All is well - the mysterious area of blood is still lurking ominously (you used to get fined £1.50 for that in McDonalds), but we are assured that it is no real threat. Baby him/herself is progressing nicely. At scan number one it was dwarfed by its own yolk sack, which I'm sure you'll understand can be quite embarrassing. By scan number two it was winning the battle with the yolk sack, and had advanced to an impressive 8mm.
Now, we laugh at scan number two's pathetic 8mm. My wife is now incubating an 18mm monster, whose heart was easily discernible, pumping away at 160bpm or something. It's not actually a monster. More of a broad bean really. Which is considerably more baby shaped than the blueberry of which we were previously the proud parents to be.
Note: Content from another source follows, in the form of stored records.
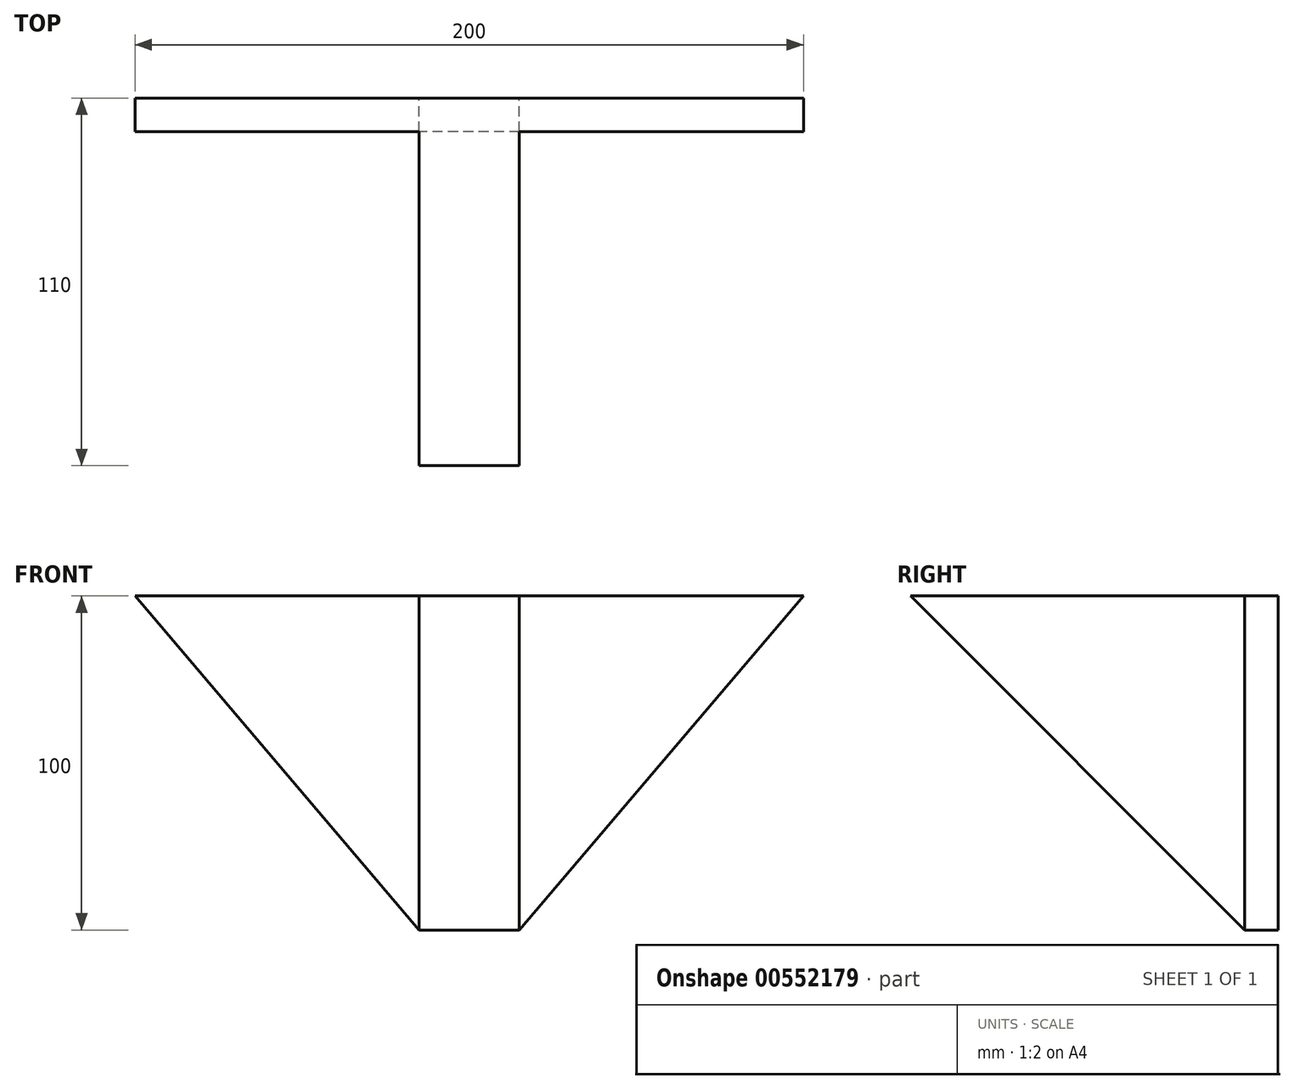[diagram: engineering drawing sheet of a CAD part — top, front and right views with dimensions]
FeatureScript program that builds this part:
annotation { "Feature Type Name" : "Feature", "Feature Type Description" : "" }
export const myFeature = defineFeature(function(context is Context, id is Id, definition is map)
    precondition{}
    {
        {
            var Q0;
            Q0=qCreatedBy(makeId("Front.planeOp"),FACE);
            var sketch = newSketch(context, id + "F0", { "sketchPlane" : qUnion([Q0])});
            skLineSegment(sketch, "E0", {"start": v(0, 0) * mm, "end": v(-100, 0) * mm});
            skLineSegment(sketch, "E1", {"start": v(-100, 0) * mm, "end": v(100, 0) * mm});
            skLineSegment(sketch, "E2", {"start": v(0, -100) * mm, "end": v(15, -100) * mm});
            skLineSegment(sketch, "E3", {"start": v(15, -100) * mm, "end": v(-15, -100) * mm});
            skLineSegment(sketch, "E4", {"start": v(0, 0) * mm, "end": v(0, -100) * mm});
            skLineSegment(sketch, "E5", {"start": v(-100, 0) * mm, "end": v(-15, -100) * mm});
            skLineSegment(sketch, "E6", {"start": v(15, -100) * mm, "end": v(100, 0) * mm});
            skSolve(sketch);
        }
        {
            var Q0;
            Q0 = qSketchRegion(id + "F0", true);
            extrude(context, id + "F1", {"entities" : qUnion([Q0]), "depth" : 10 * mm, "offsetDistance" : 25.4 * mm});
        }
        {
            var Q0;
            Q0=makeQuery(id+"F1.opExtrude","CAP_FACE",FACE,{"disambiguationData":[OSD([sQuery(id+"F0.wireOp",EDGE,"E1"),sQuery(id+"F0.wireOp",EDGE,"E3"),sQuery(id+"F0.wireOp",EDGE,"E5"),sQuery(id+"F0.wireOp",EDGE,"E6")])],"isStart":false});
            var sketch = newSketch(context, id + "F2", { "sketchPlane" : qUnion([Q0])});
            skLineSegment(sketch, "E7", {"start": v(-15, -100) * mm, "end": v(-15, 0) * mm});
            skLineSegment(sketch, "E8", {"start": v(15, -100) * mm, "end": v(15, 0) * mm});
            skLineSegment(sketch, "E9", {"start": v(-15, 0) * mm, "end": v(15, 0) * mm});
            skLineSegment(sketch, "E10", {"start": v(-15, -100) * mm, "end": v(15, -100) * mm});
            skSolve(sketch);
        }
        {
            var Q0;
            Q0 = qSketchRegion(id + "F2", true);
            extrude(context, id + "F3", {"entities" : qUnion([Q0]), "operationType" : NewBodyOperationType.ADD, "depth" : 100 * mm, "offsetDistance" : 25.4 * mm});
        }
        {
            var Q0;
            Q0=makeQuery(id+"F3.opExtrude","CAP_EDGE",EDGE,{"disambiguationData":[OSD([sQuery(id+"F2.wireOp",EDGE,"E10")])],"isStart":false});
            chamfer(context, id + "F4", {"entities" : qUnion([Q0]), "width" : 100 * mm, "tangentPropagation" : true});
        }
    });
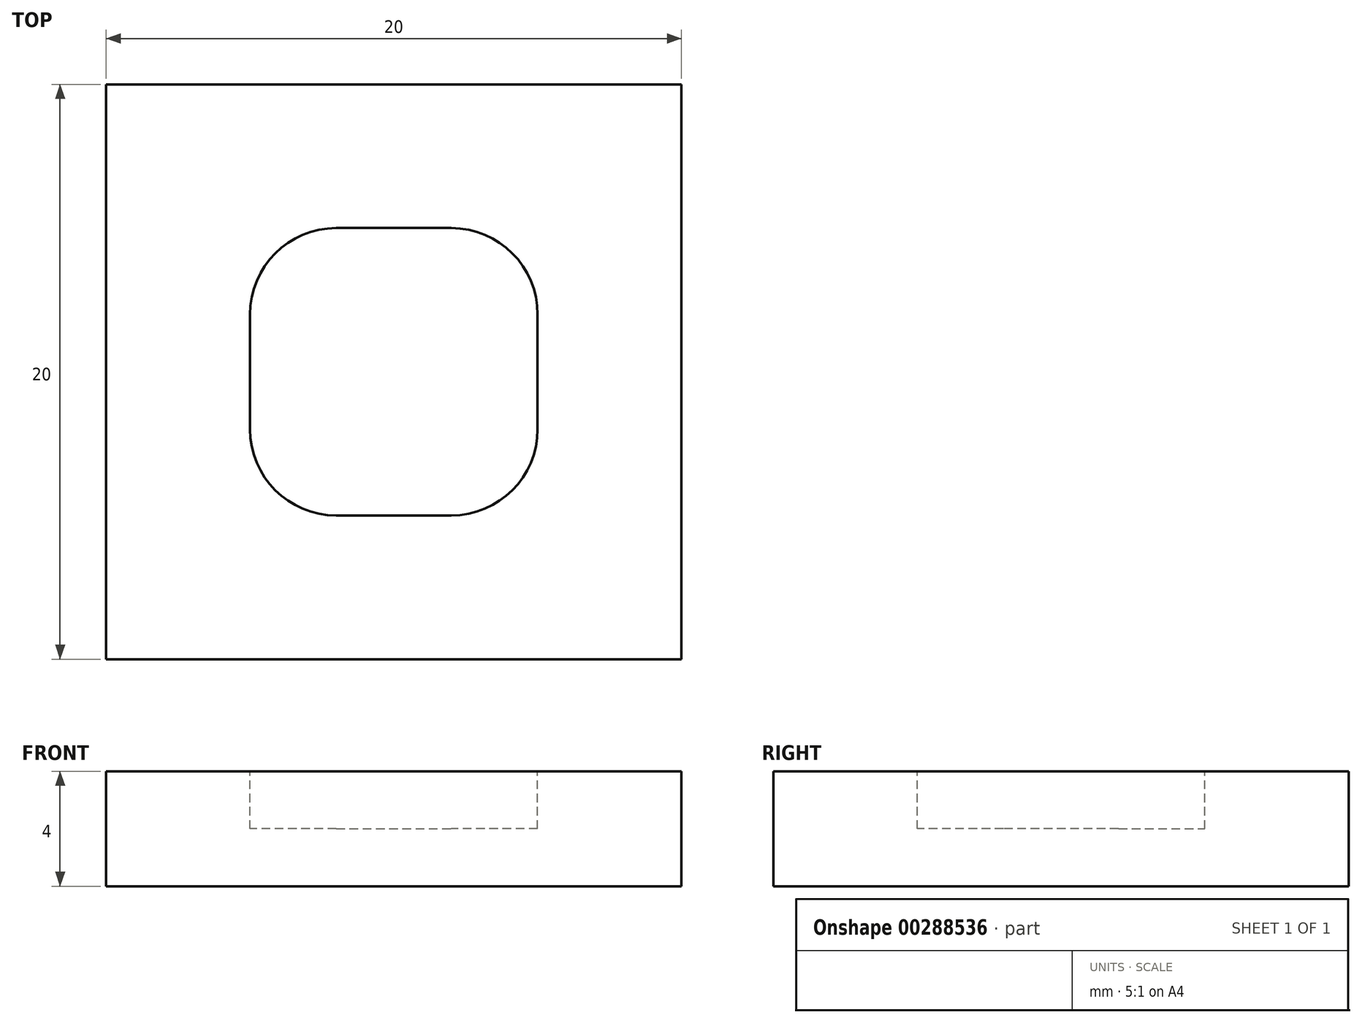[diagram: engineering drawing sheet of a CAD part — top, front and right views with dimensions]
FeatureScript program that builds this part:
annotation { "Feature Type Name" : "Feature", "Feature Type Description" : "" }
export const myFeature = defineFeature(function(context is Context, id is Id, definition is map)
    precondition{}
    {
        {
            var Q0;
            Q0=qCreatedBy(makeId("Top.planeOp"),FACE);
            var sketch = newSketch(context, id + "F0", { "sketchPlane" : qUnion([Q0])});
            skLineSegment(sketch, "E0.bottom", {"start": v(10, -10) * mm, "end": v(-10, -10) * mm});
            skLineSegment(sketch, "E0.top", {"start": v(10, 10) * mm, "end": v(-10, 10) * mm});
            skLineSegment(sketch, "E0.left", {"start": v(10, -10) * mm, "end": v(10, 10) * mm});
            skLineSegment(sketch, "E0.right", {"start": v(-10, -10) * mm, "end": v(-10, 10) * mm});
            skPoint(sketch, "E0.middle", {"position": v(0, 0) * mm});
            skLineSegment(sketch, "E1.bottom", {"start": v(-2, 5) * mm, "end": v(2, 5) * mm});
            skLineSegment(sketch, "E1.top", {"start": v(-2, -5) * mm, "end": v(2, -5) * mm});
            skLineSegment(sketch, "E1.left", {"start": v(-5, 2) * mm, "end": v(-5, -2) * mm});
            skLineSegment(sketch, "E1.right", {"start": v(5, 2) * mm, "end": v(5, -2) * mm});
            skPoint(sketch, "E2.visualSharp", {"position": v(-5, 5) * mm});
            skArc(sketch, "E2.filletArc", {"start": v(-2, 5) * mm, "mid": v(-4.12, 4.12) * mm, "end": v(-5, 2) * mm});
            skPoint(sketch, "E3.visualSharp", {"position": v(5, 5) * mm});
            skArc(sketch, "E3.filletArc", {"start": v(5, 2) * mm, "mid": v(4.12, 4.12) * mm, "end": v(2, 5) * mm});
            skPoint(sketch, "E4.visualSharp", {"position": v(5, -5) * mm});
            skArc(sketch, "E4.filletArc", {"start": v(2, -5) * mm, "mid": v(4.12, -4.12) * mm, "end": v(5, -2) * mm});
            skPoint(sketch, "E5.visualSharp", {"position": v(-5, -5) * mm});
            skArc(sketch, "E5.filletArc", {"start": v(-5, -2) * mm, "mid": v(-4.12, -4.12) * mm, "end": v(-2, -5) * mm});
            skSolve(sketch);
        }
        {
            var Q0;
            Q0=makeQuery(id+"F0.imprint","IMPRINT",FACE,{"disambiguationData":[TD([[makeQuery(id+"F0.imprint","IMPRINT",EDGE,{"derivedFrom":sQuery(id+"F0.wireOp",EDGE,"E0.bottom")}),-1.0]])]});
            var Q1;
            Q1=makeQuery(id+"F0.imprint","IMPRINT",FACE,{"disambiguationData":[TD([[makeQuery(id+"F0.imprint","IMPRINT",EDGE,{"derivedFrom":sQuery(id+"F0.wireOp",EDGE,"E1.bottom")}),-1.0]])]});
            extrude(context, id + "F1", {"entities" : qUnion([Q0, Q1]), "oppositeDirection" : true, "depth" : 4 * mm});
        }
        {
            var Q0;
            Q0=makeQuery(id+"F0.imprint","IMPRINT",FACE,{"disambiguationData":[TD([[makeQuery(id+"F0.imprint","IMPRINT",EDGE,{"derivedFrom":sQuery(id+"F0.wireOp",EDGE,"E1.bottom")}),-1.0]])]});
            extrude(context, id + "F2", {"entities" : qUnion([Q0]), "operationType" : NewBodyOperationType.REMOVE, "oppositeDirection" : true, "depth" : 2 * mm});
        }
    });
All this scanning raises an interesting question. If talking to a pregnant belly familiarises baby with the comforting, nurturing tones of a parent's voice, then is our unprecedentedly well documented broad bean destined for a life of vain camera hogging? Have we unwittingly produced an attention seeker? I hope not.
I intended to add a picture of our latest scan to this. This hasn't happened yet because, quite ironically, we need to scan it in first, and I can't be bothered. But I will.
Just found this. Congrats, Hags, you big blogger. Guess lil broadbean will be iceberg lettuce size by the time we meet.